Of course, there are some special considerations. Leaves from infested or diseased trees should be collected and disposed of to prevent spread of harmful organisms. Leaves from certain types of trees (walnuts and eucalyptus species, for example) can be allelopathic, which means they can harm other plants or inhibit their growth; these leaves should not be left in place.

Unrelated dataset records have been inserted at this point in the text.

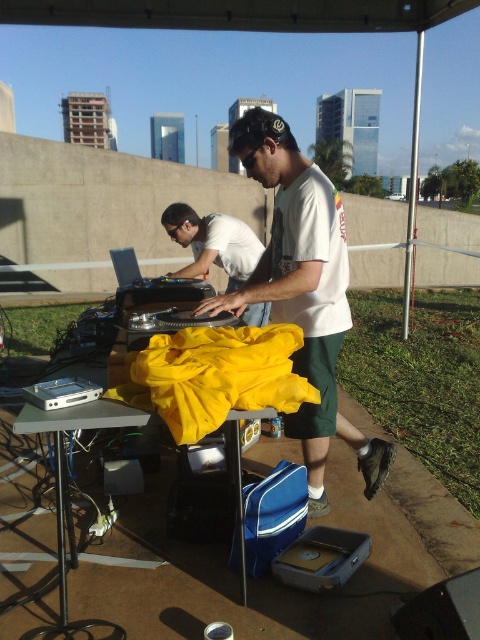
Question: Which point is farther to the camera?

Choices:
 (A) (202, 243)
 (B) (240, 301)

Answer: (A)

Question: Can you confirm if white cotton t-shirt at center is wider than white matte shirt at center?

Choices:
 (A) yes
 (B) no

Answer: (A)

Question: Which point is farther to the camera?

Choices:
 (A) white cotton t-shirt at center
 (B) white matte shirt at center

Answer: (B)

Question: Does white cotton t-shirt at center have a greater width compared to white matte shirt at center?

Choices:
 (A) yes
 (B) no

Answer: (A)

Question: Among these objects, which one is nearest to the camera?

Choices:
 (A) white matte shirt at center
 (B) white cotton t-shirt at center

Answer: (B)

Question: Is white cotton t-shirt at center smaller than white matte shirt at center?

Choices:
 (A) yes
 (B) no

Answer: (B)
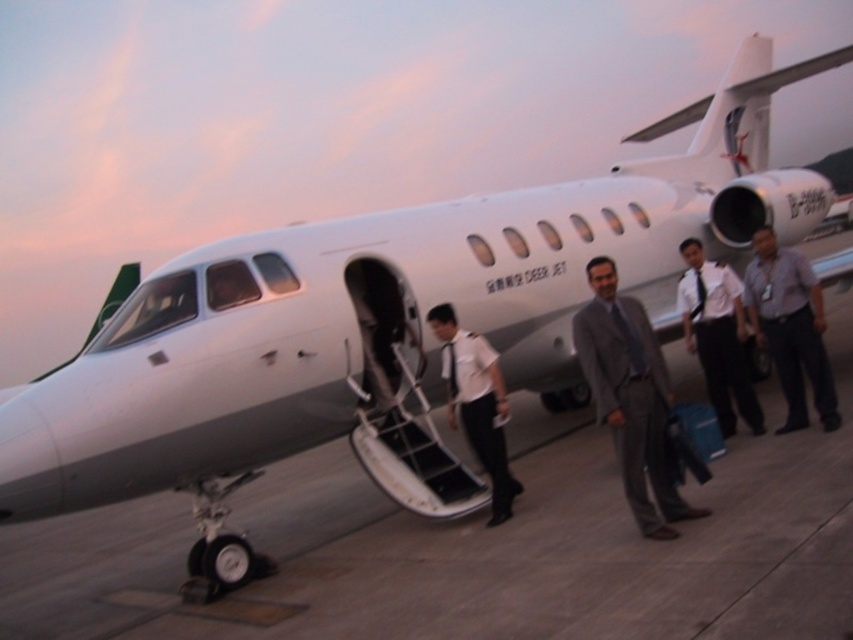
Question: Among these objects, which one is farthest from the camera?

Yet another reason for leaving the leaves is that large-scale leaf collection and removal can be detrimental. Consider these facts:

  • Leaves stuffed into plastic bags or other non-biodegradable containers can’t be commercially composted; they must be handled as trash, not as a reusable resource.
  • When placed in a typical landfill environment, organic leaf matter doesn’t receive enough oxygen to decompose properly. Instead, it produces methane gas, which is a greenhouse gas associated with climate change.
  • Most commercial-grade leaf blowers have polluting two-stroke gas engines, although cleaner four-stroke engines are being phased in. Research shows that a typical leaf blower operated for half an hour generates as many pollutants as a car driven for 50 to 400 miles! They are also noisy and sources of particulate pollution from blowing dust. (If a leaf blower or mower must be used, consider a quiet and non-polluting electric or battery-powered model.)
  • Vehicles used by municipal leaf removal services and commercial landscapers generate lots of air and noise pollution while collecting, transporting, and moving leaves.

Personally, when I need to collect or move my leaves, I still love my rake. It’s cheap, non-polluting, and quiet to operate, and using it is good exercise and an opportunity for some fresh air and peaceful time outdoors. It’s also a joy to get an up-close look at fall leaves with their different forms, ornate vein patterns, and hues of yellow, orange, and red.

This autumn, consider a different approach to your leaves. Leave them where they fall when possible, and when not, keep them on your property and treat them as the valuable resource they are.